Temporal Relation between Macular Ganglion Cell-Inner Plexiform Layer Loss and Peripapillary Retinal Nerve Fiber Layer Loss in Glaucoma.

PURPOSE: To investigate the temporal relationship between inferior macular ganglion cell-inner plexiform layer (mGCIPL) loss and corresponding peripapillary retinal nerve fiber layer (pRNFL) defect on the optical coherence tomography (OCT) deviation map in glaucoma. DESIGN: Retrospective, observational study. PARTICIPANTS: A total of 151 patients with early-stage glaucoma (visual field [VF] mean deviation between -1.5 and -5.5 decibels [dB]). METHODS: Spectral-domain OCT mGCIPL and pRNFL deviation maps were obtained for the baseline (from January 2012 to August 2012) and again for the follow-up (from January 2015 to August 2015). An integrated deviation map thereafter was merged by vascular landmark-guided superimposition of mGCIPL and pRNFL deviation maps onto RNFL imagery. On the basis of an earlier schematic model, the inferotemporal peripapillary area was divided into (1) the macular vulnerability zone (MVZ) and (2) the inferoinferior portion.
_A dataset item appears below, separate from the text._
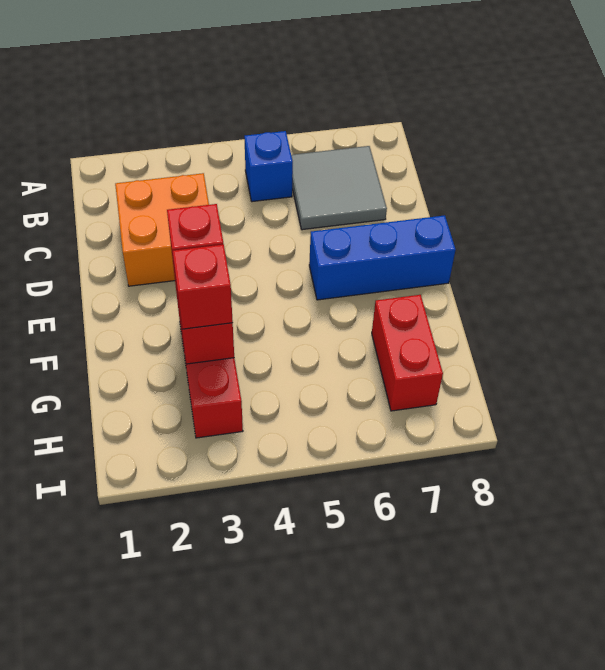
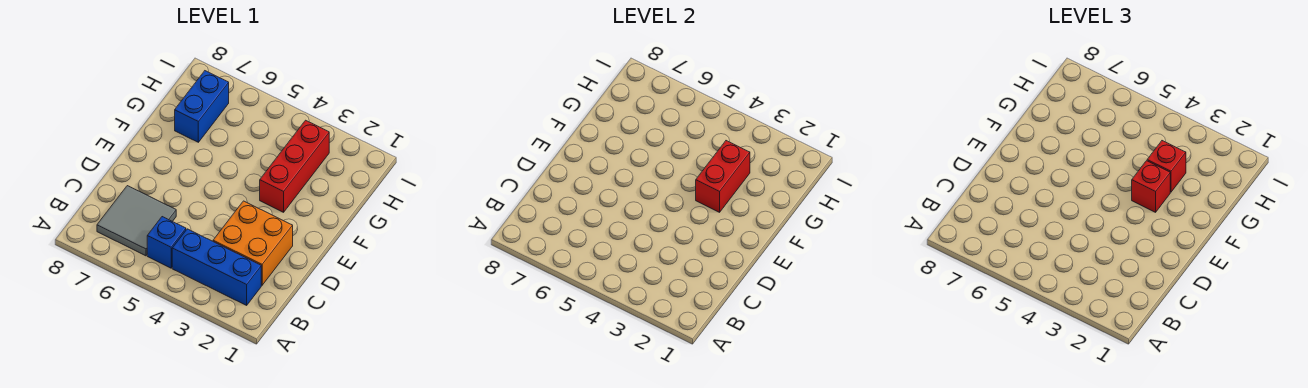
blue brick E6:E8 level 1 -> blue brick B2:B4 level 1
red brick G7:H7 level 1 -> blue brick G7:H7 level 1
MAIN OUTCOME MEASURES: Temporal sequence of inferior mGCIPL loss and corresponding pRNFL (i.e., pRNFL in MVZ) defect on integrated deviation map. RESULTS: At baseline, 99 (65.6%) of the 151 eyes showed inferior mGCIPL loss. In addition, 112 eyes (74.2%) and 5 eyes (3.3%) showed inferoinferior pRNFL defect and pRNFL defect in the MVZ, respectively. At the 3-year follow-up, 112 (74.2%) of the eyes showed inferior mGCIPL loss, whereas 123 eyes (81.5%) and 25 eyes (16.6%) showed inferoinferior pRNFL defect and pRNFL defect in the MVZ, respectively. Ninety-four eyes initially showed inferior mGCIPL loss without pRNFL defect in the MVZ; among them, 19 (20.2%) subsequently showed defect during the 3-year follow-up interval. Meanwhile, among the 52 eyes without preexisting inferior mGCIPL loss, only 1 (1.9%; P < 0.001) developed a pRNFL defect in the MVZ during the 3-year follow-up interval. CONCLUSIONS: In eyes with early glaucoma, mGCIPL change is frequently detected before corresponding pRNFL change. This could be the result of a superior sensitivity of mGCIPL deviation map that allows detection of an abnormality in the mGCIPL thickness earlier. In this light, OCT pRNFL analysis alone likely would overlook macular damage. Macular OCT imaging should be included in the imaging algorithm for the serial observation of patients with glaucoma.